* Exercise aim
Count the lines below that contain the string "label" and reply with the number alone.

————

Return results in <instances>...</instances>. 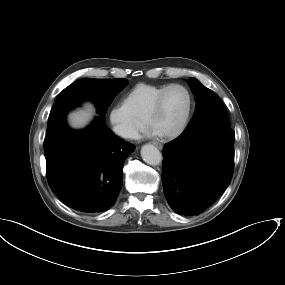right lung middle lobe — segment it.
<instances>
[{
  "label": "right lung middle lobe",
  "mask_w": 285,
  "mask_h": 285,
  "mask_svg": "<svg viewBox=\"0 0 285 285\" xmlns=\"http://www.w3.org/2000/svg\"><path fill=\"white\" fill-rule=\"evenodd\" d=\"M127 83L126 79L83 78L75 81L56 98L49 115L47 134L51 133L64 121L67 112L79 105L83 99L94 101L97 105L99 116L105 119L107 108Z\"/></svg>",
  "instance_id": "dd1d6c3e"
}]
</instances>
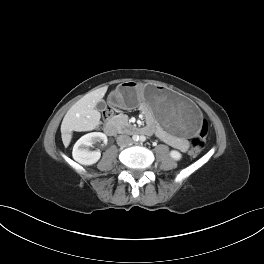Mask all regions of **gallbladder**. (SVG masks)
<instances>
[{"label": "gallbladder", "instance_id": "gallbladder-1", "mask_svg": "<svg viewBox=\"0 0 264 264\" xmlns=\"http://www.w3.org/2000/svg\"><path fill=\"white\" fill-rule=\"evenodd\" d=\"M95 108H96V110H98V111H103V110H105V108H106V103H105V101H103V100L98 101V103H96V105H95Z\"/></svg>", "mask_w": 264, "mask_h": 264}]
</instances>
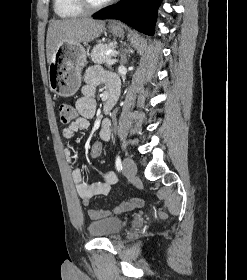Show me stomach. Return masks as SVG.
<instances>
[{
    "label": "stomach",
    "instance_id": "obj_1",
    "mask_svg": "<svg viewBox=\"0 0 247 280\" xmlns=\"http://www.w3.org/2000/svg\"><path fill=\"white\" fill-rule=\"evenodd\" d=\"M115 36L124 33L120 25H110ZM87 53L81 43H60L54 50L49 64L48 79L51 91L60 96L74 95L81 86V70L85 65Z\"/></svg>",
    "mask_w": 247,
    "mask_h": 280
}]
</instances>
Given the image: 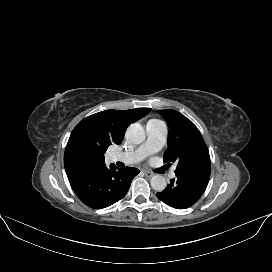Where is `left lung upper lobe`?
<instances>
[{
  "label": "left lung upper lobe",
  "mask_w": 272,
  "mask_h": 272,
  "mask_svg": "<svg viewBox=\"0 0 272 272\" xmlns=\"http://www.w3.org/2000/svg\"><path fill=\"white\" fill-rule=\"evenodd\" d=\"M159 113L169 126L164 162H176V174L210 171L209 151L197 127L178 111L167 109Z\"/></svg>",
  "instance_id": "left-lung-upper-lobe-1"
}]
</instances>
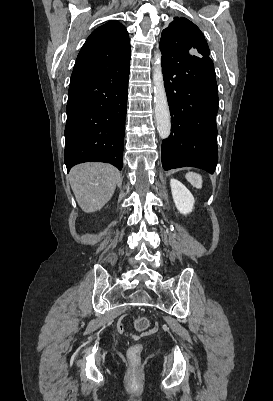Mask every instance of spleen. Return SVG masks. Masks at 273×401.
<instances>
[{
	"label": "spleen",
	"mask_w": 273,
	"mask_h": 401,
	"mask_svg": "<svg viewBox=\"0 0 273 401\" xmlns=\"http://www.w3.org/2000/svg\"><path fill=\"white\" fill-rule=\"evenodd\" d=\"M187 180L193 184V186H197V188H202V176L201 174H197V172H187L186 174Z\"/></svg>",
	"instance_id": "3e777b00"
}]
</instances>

————

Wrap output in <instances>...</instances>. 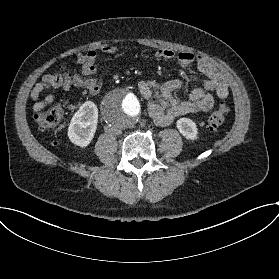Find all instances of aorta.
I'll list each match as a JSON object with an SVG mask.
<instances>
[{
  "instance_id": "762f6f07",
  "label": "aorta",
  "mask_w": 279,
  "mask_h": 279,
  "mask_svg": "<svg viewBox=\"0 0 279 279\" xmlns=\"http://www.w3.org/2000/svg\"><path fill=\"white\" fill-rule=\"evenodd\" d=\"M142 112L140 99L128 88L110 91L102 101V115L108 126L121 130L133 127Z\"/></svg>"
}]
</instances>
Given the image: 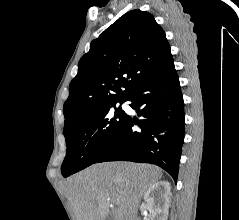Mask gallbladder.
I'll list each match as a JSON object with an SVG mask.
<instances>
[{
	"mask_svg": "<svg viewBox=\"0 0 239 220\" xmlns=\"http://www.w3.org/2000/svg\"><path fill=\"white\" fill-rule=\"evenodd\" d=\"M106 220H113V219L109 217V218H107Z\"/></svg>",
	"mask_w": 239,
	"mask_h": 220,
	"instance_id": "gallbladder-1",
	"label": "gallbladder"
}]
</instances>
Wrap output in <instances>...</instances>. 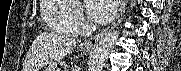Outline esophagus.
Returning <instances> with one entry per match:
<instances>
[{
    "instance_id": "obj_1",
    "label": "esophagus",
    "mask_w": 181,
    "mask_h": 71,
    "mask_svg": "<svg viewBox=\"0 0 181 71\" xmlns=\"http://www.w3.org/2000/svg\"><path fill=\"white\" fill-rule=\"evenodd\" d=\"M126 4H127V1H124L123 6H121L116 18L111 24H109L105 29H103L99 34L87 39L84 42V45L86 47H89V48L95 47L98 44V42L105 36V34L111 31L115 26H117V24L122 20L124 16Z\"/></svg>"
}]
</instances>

————

* Solved problem
8